Now i am gonna chose for a simplest design which uses only one main resistance instead of placing separate limiting resistances for each LEDs…
So
The total current required = 600 mA = 0.6 A
Voltage = 12V – 3.1V = 8.9 V
So R = 8.9 / 0.6 = 14.833 ohm
Power rating of the resistance = 8.9 * 0.6 = 5.34 W
Are my calculations correct sir ??
I need your valuable comments on these
Arun, series connection gives more efficient results for LEDs, make two led strings with 3 leds in series on each string, and connect them in parallel.
the series resistor on each string would be then:
12 – 9.9/.06 = 35 ohms, 1/4 watt
Sir,
Sorry for disturbing you much…
All the problems facing by me are due to my carelessness while making out the circuit on BB…
I got the result of the above circuit in a fruitful way so that i can proceed further…
Hope you will understand my lack of time in concentrating much on the electronics due to a lot of works related to my profession to be completed …

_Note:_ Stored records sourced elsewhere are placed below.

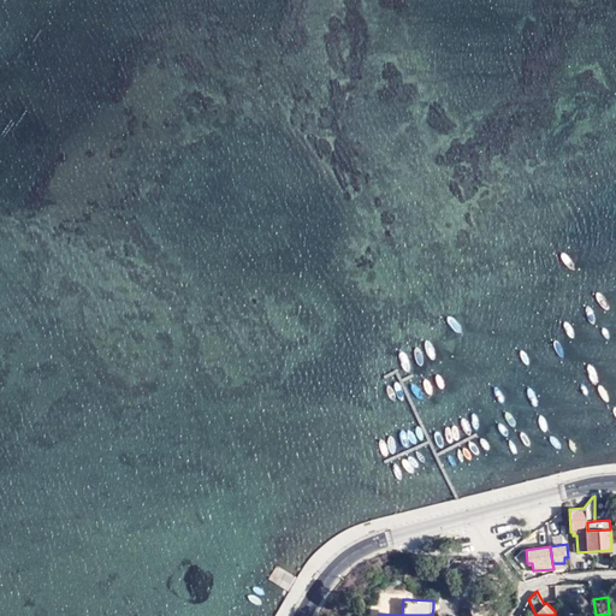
All buildings are outlined.
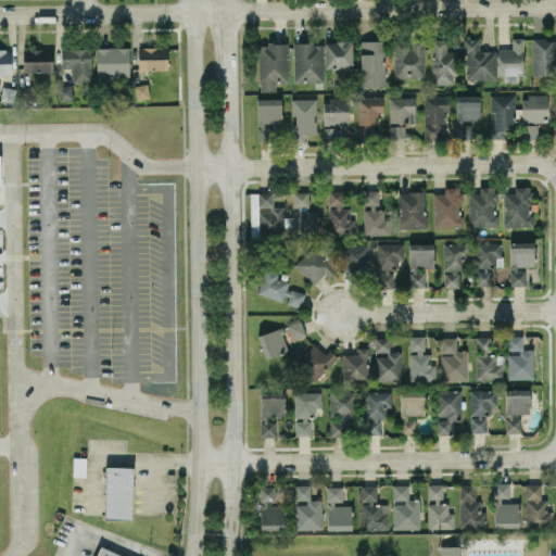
[(512,49),(498,48),(497,76),(522,77),(523,38),(513,37),(512,49)]
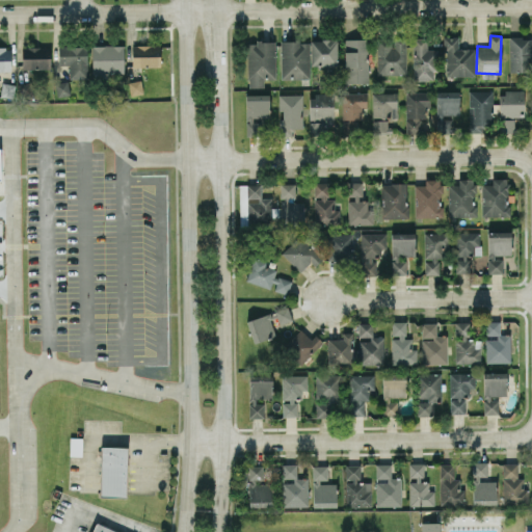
[(474,48),(458,48),(458,36),(445,36),(445,76),(475,75),(474,48)]
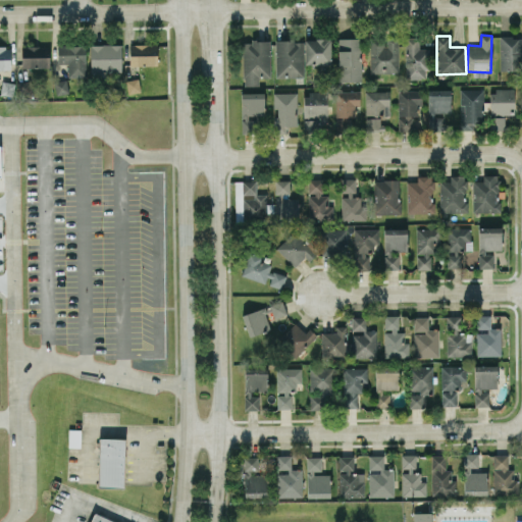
[(500,70),(521,70),(521,36),(500,37),(500,70)]
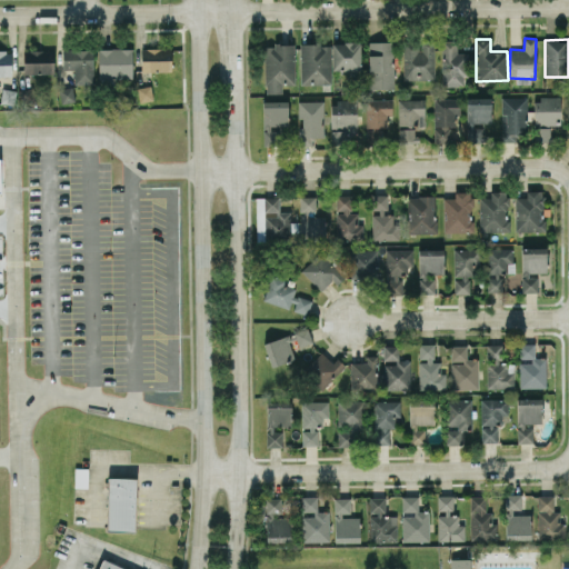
[(467,52),(457,52),(457,40),(441,40),(442,86),(468,86),(467,52)]
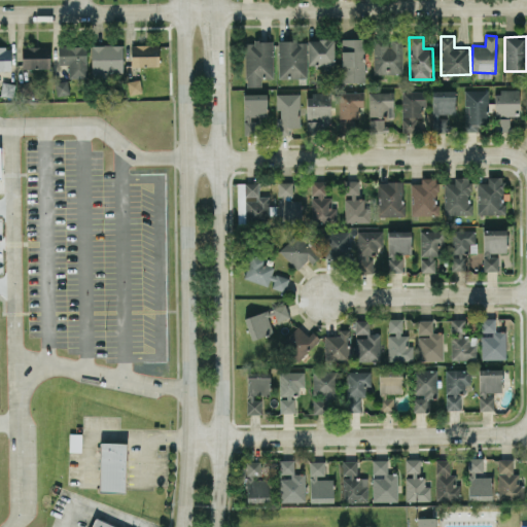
[(308,65),(334,65),(334,38),(308,39),(308,65)]
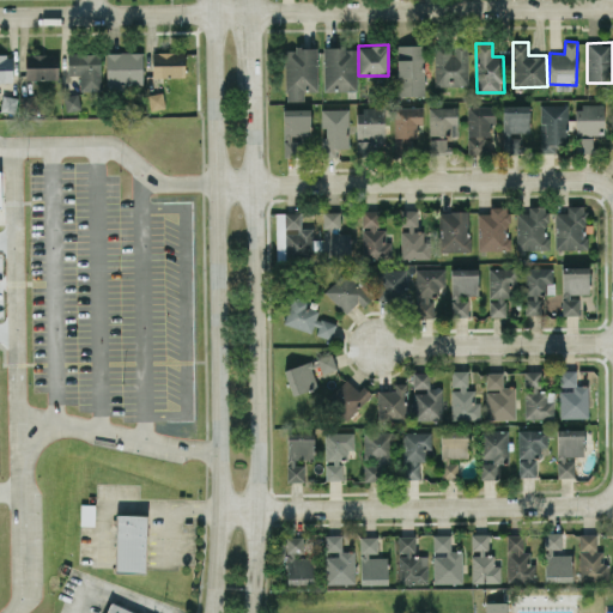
[(423,44),(396,44),(398,96),(424,95),(423,44)]
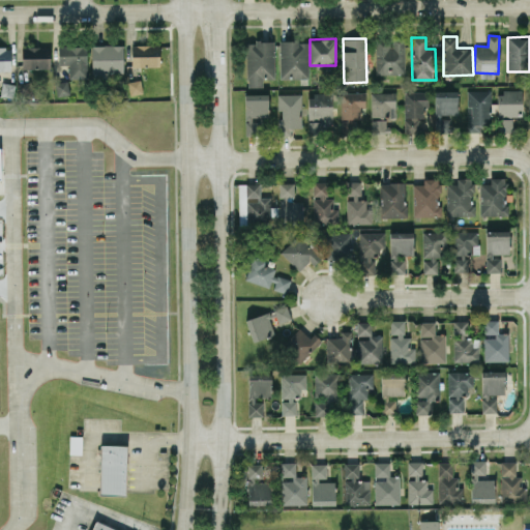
[(405,74),(404,38),(391,38),(376,39),(376,75),(405,74)]
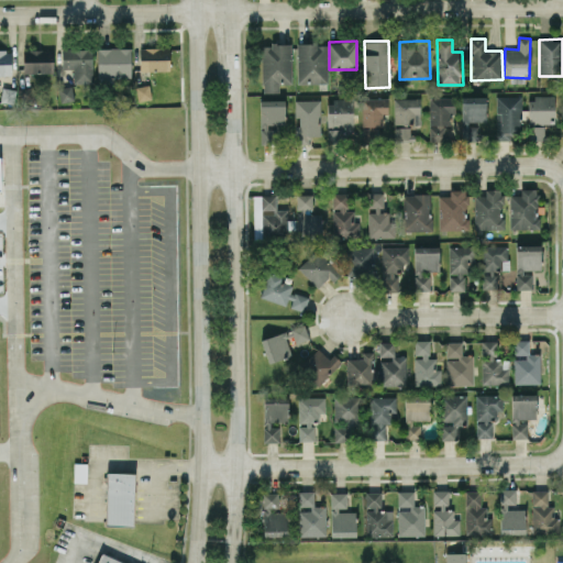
[(328,83),(328,43),(297,43),(298,84),(328,83)]
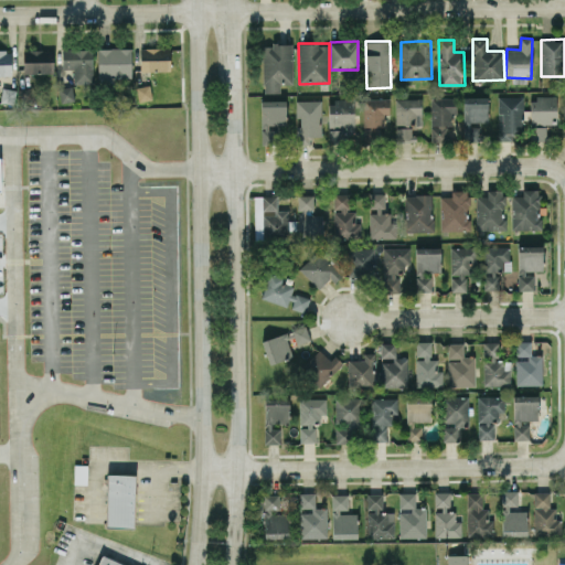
[(264,44),(263,93),(279,93),(279,83),(292,83),(294,44),(264,44)]
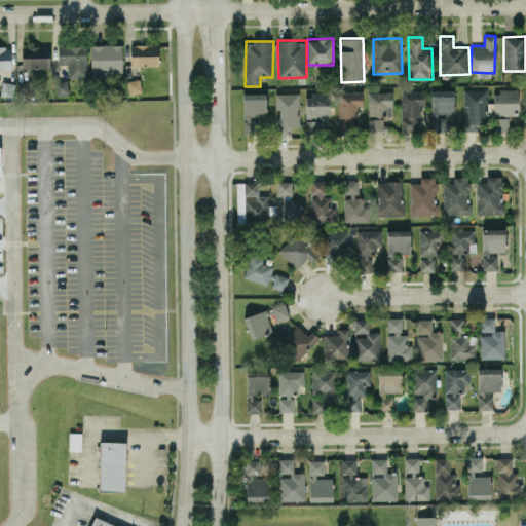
[(86,77),(85,44),(58,45),(59,65),(69,65),(69,77),(86,77)]
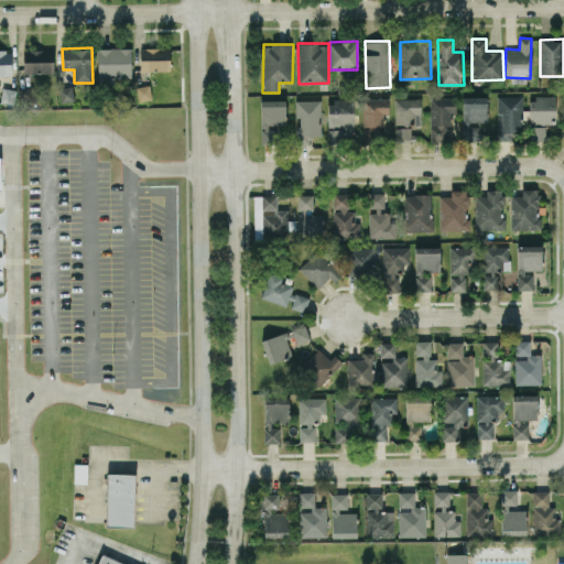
[(131,79),(131,47),(97,47),(98,80),(131,79)]
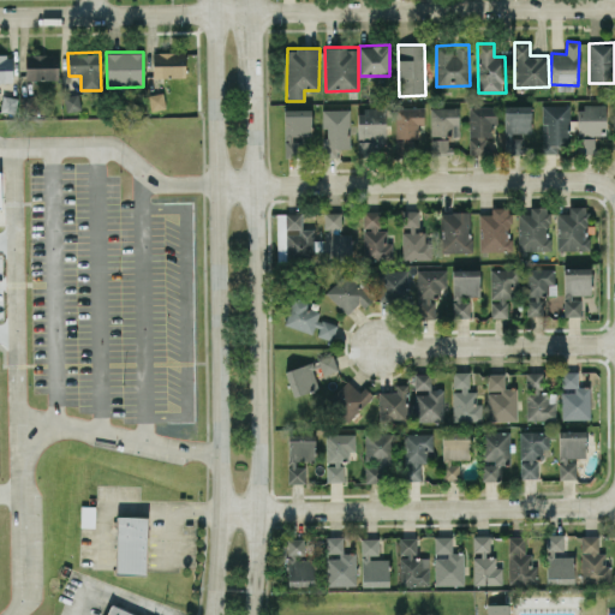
[(186,52),(153,52),(153,77),(185,77),(186,52)]
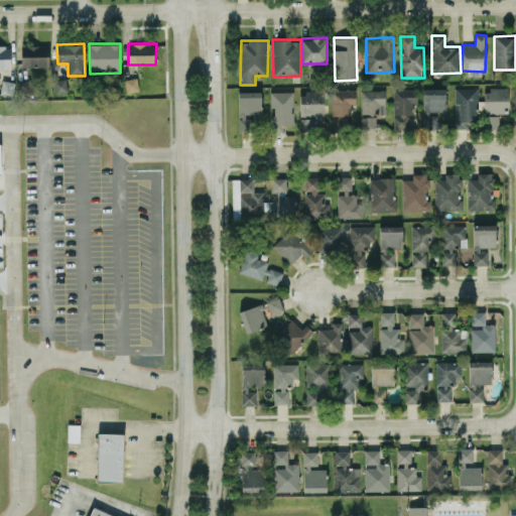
[(0,69),(11,69),(10,45),(0,45),(0,69)]
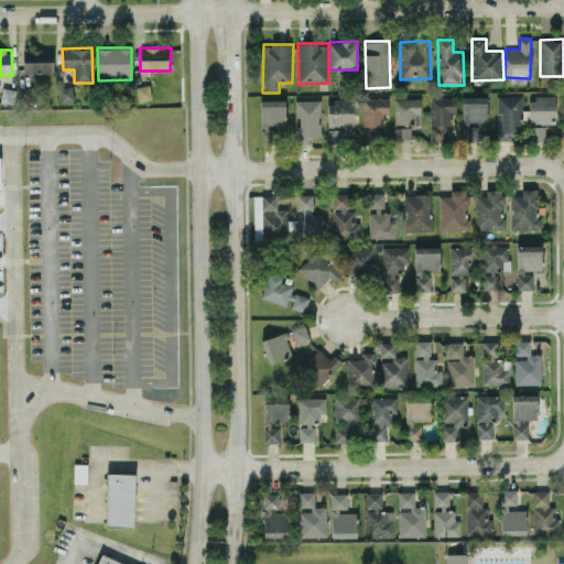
[(24,50),(24,72),(54,73),(54,50),(24,50)]
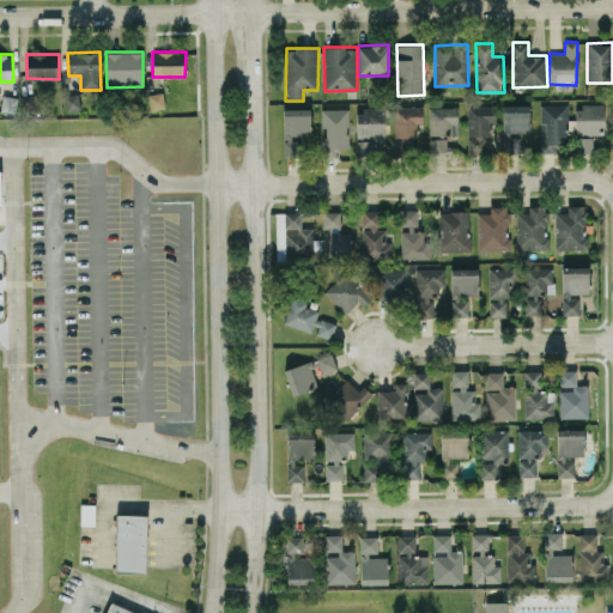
[(150,109),(165,108),(163,92),(149,93),(150,109)]
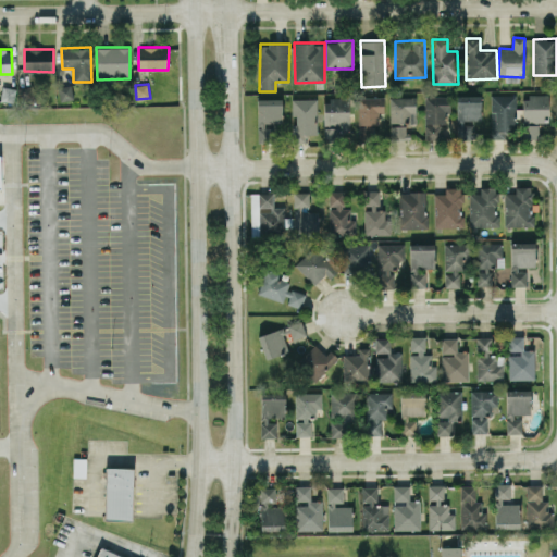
[(59,100),(73,99),(72,85),(59,86),(59,100)]
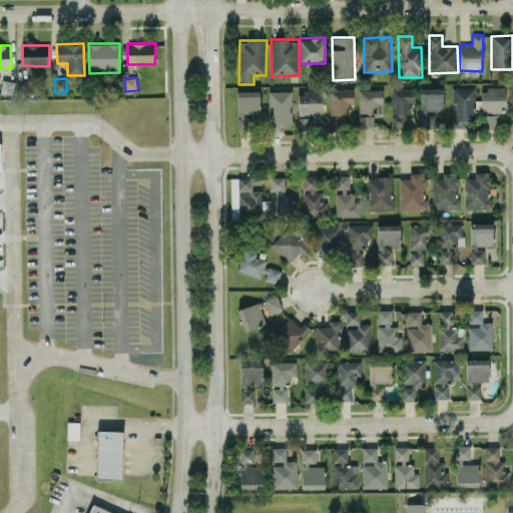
[(14,81),(2,79),(0,92),(13,94),(14,81)]
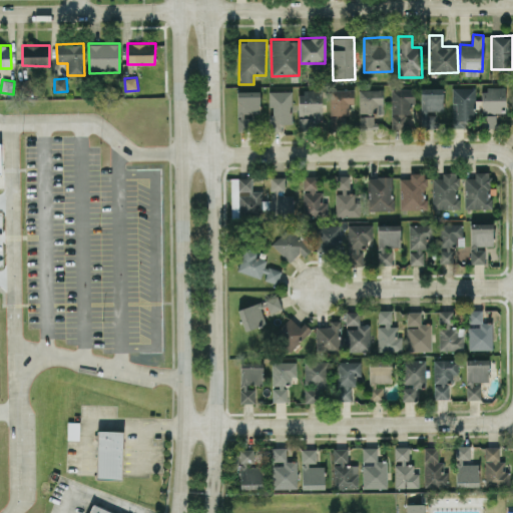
[(435,127),(435,112),(443,111),(442,87),(420,87),(421,128),(435,127)]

Also expecting your valuable help in future projects that i am planning to do..
Thank you sir
Sure Arun, thanks! and keep posting.
Sir,
On checking today,
the diagram i have sent to you via email, when assembled on the bread board, acts as the same in the VERO board..
The Battery full indicator illuminates even on power failure… also the following points were noted
– Battery full voltage is 4.7 V
(1).
the Base of T7 gets voltage about 6.4 V when a 7.0 V charging source ( to charge the 4 V 1000 Ah battery taken from the mosquito bat ) source is used, thereby the LED bank connected between its collector and ground is not active…
but when source is disconnected ( power failure ) the base voltage is getting reduced only to 3.8 V not to zero, even-though the LED bank begins to illuminate
(2).
The battery full indicator LED continues illuminating even after power failure
(3).
Correct adjustment of Higher voltage cut of can't be achieved
(4).
Even if the higher voltage cut off is achieved, the charging voltage available for the battery doesn't becomes zero..
I am expecting better solutions for the mentioned problems in the above points
Arun, others have also tried the above circuit they are quite satisfied with it, I am not sure why you are facing so many issues.
Anyway here are the answers:
"Battery full" LED will stay illuminated because it's connected with the battery line, so it's fine, you can eliminate this LEd entirely and just keep the red and green LEd for the indications.
1) This case is also normal, D2 is dropping the 7V to 6.4V, however despite my of repeated suggestions you have not used a 7805 IC that means you will get all the wrong and dangerous results while the battery gets fully charged.
On power failure T6 gets activated via R7 that's why you see 3.8V at its base, it's due to battery voltage minus the 3.8V which could be 0.6V, which is exactly what a BJT needs to conduct.
2) i have answered this above.
3) This is because you have not used 7805 IC and did not take care about making the emitter of T6 exactly equal to the full charge level of the battery.
4) the answer is same as above
bro ur given last circuit is overcome all the drawback of over charge cut off feature which i have faced during build it?
Thanks for the feedback bro, that's great… a small additional refinement could make it more perfect, the emitter of T6 needs to be shifted to the anode of D2 from its existing position, this will make it more reliable in my opinion.
…sorry the above recommendation is not correct, rather another diode needs to be added between the emitter of T6 and the base of T7 so that the battery voltage does not reach the emitter of T6 during backup.